With systemtap we can't fail at any point. For example systemtap doesn't
allow to return from a function at a specified place with a specified
code.

> 
> > Systemtap requires kernel-debug and loading kernel modules.
> > The systemtap version failed sometimes. I don't remember a reason, but
> > it isn't about criu.
> 
> I see. I'm not extremely happy with 1 explicit failure point. Can we
> come up with some more generic failure-injection rather than a single
> arbitrary chosen point? CRIU can crash at any place (in theory).

We can. And it's another test. We need to take into account many things
to write it. This technique is called "fuzz testing".

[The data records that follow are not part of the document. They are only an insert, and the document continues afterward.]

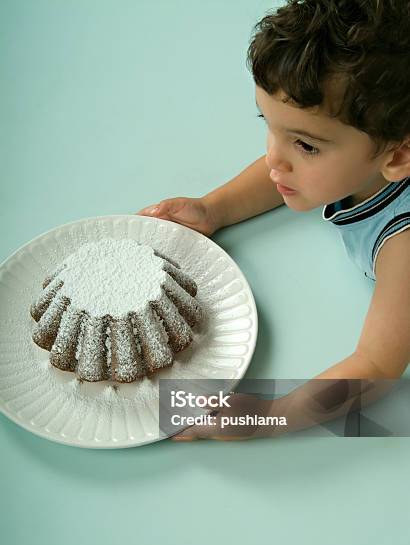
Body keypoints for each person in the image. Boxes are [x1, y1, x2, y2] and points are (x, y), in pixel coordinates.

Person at [136, 0, 410, 441]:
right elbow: (283, 175)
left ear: (397, 155)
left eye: (305, 146)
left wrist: (270, 415)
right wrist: (214, 208)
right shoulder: (359, 149)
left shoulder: (404, 247)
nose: (272, 158)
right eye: (269, 125)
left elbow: (377, 367)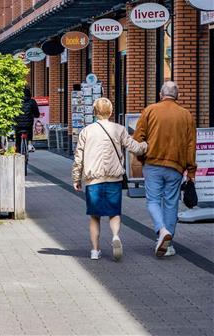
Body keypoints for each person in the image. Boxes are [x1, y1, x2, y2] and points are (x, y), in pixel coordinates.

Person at [72, 98, 147, 261]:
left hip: (93, 180)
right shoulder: (119, 129)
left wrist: (76, 178)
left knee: (94, 216)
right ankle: (115, 236)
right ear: (111, 112)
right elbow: (135, 148)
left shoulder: (86, 131)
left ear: (95, 112)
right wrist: (146, 146)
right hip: (114, 178)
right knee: (114, 212)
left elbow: (79, 157)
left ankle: (94, 250)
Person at [133, 81, 197, 257]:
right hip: (176, 166)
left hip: (152, 163)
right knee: (171, 202)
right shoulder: (186, 115)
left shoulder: (150, 110)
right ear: (177, 96)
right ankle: (168, 245)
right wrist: (191, 171)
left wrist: (141, 158)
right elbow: (191, 145)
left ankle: (161, 231)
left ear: (161, 94)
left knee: (153, 200)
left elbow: (138, 138)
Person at [14, 88, 40, 153]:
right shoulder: (32, 102)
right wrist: (36, 115)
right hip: (28, 124)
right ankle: (29, 144)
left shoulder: (16, 101)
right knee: (29, 130)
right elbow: (37, 113)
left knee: (18, 138)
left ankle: (18, 150)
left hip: (18, 124)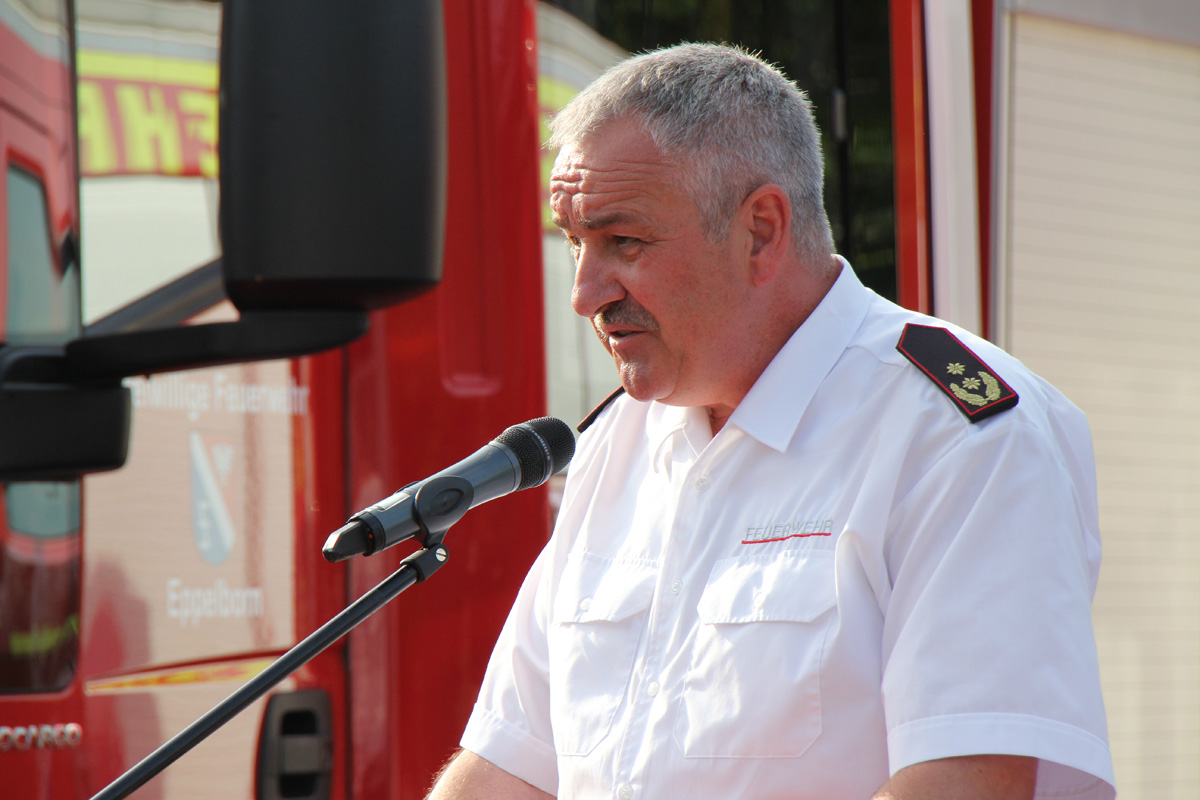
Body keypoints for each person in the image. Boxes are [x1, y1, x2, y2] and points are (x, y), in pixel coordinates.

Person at [427, 43, 1115, 800]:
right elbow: (509, 766)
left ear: (760, 230)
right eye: (574, 243)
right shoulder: (618, 441)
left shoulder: (958, 435)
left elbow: (962, 782)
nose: (585, 293)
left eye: (624, 241)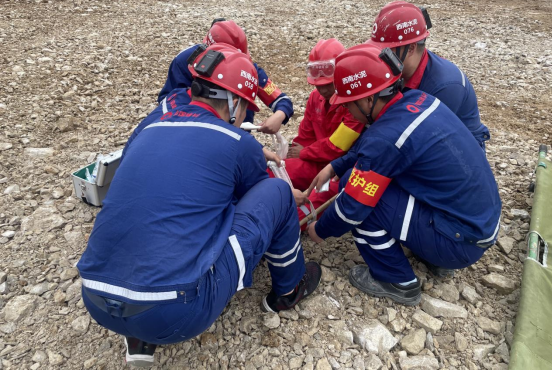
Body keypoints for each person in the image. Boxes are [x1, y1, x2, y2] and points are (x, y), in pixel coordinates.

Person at [77, 44, 321, 367]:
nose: (244, 118)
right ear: (234, 104)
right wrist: (287, 192)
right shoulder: (238, 142)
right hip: (176, 313)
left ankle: (137, 336)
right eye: (245, 110)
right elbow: (255, 200)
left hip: (95, 298)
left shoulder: (150, 127)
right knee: (277, 192)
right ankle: (288, 290)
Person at [306, 45, 501, 306]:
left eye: (349, 104)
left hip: (461, 241)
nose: (347, 111)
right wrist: (335, 166)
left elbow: (352, 207)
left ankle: (397, 280)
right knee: (357, 179)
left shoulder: (387, 136)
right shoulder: (416, 100)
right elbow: (373, 147)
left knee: (358, 196)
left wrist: (320, 229)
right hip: (479, 223)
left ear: (368, 100)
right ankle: (432, 254)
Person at [366, 1, 490, 148]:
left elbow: (418, 142)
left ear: (410, 48)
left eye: (386, 50)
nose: (379, 56)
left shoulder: (446, 86)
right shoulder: (398, 70)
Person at [271, 39, 364, 228]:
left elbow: (338, 146)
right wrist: (297, 155)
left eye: (328, 84)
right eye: (317, 84)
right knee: (275, 170)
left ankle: (276, 228)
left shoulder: (354, 100)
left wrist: (304, 152)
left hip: (340, 170)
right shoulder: (316, 97)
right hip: (315, 160)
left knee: (313, 200)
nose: (322, 89)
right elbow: (304, 137)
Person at [158, 18, 294, 134]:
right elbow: (167, 102)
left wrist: (280, 114)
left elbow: (280, 98)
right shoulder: (185, 61)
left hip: (237, 134)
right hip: (192, 130)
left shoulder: (246, 68)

Here is a regression test, which does specified checks. The difference
between these tests are similar with the difference between maps007 and
other mapsXX tests.

This patch doesn't check only a crash case. It checks error paths and a
wrong parasite command. We can add hooks to check other paths. And this
test works very fast and its failures are easy to investigate.

It's always good to have both types of tests.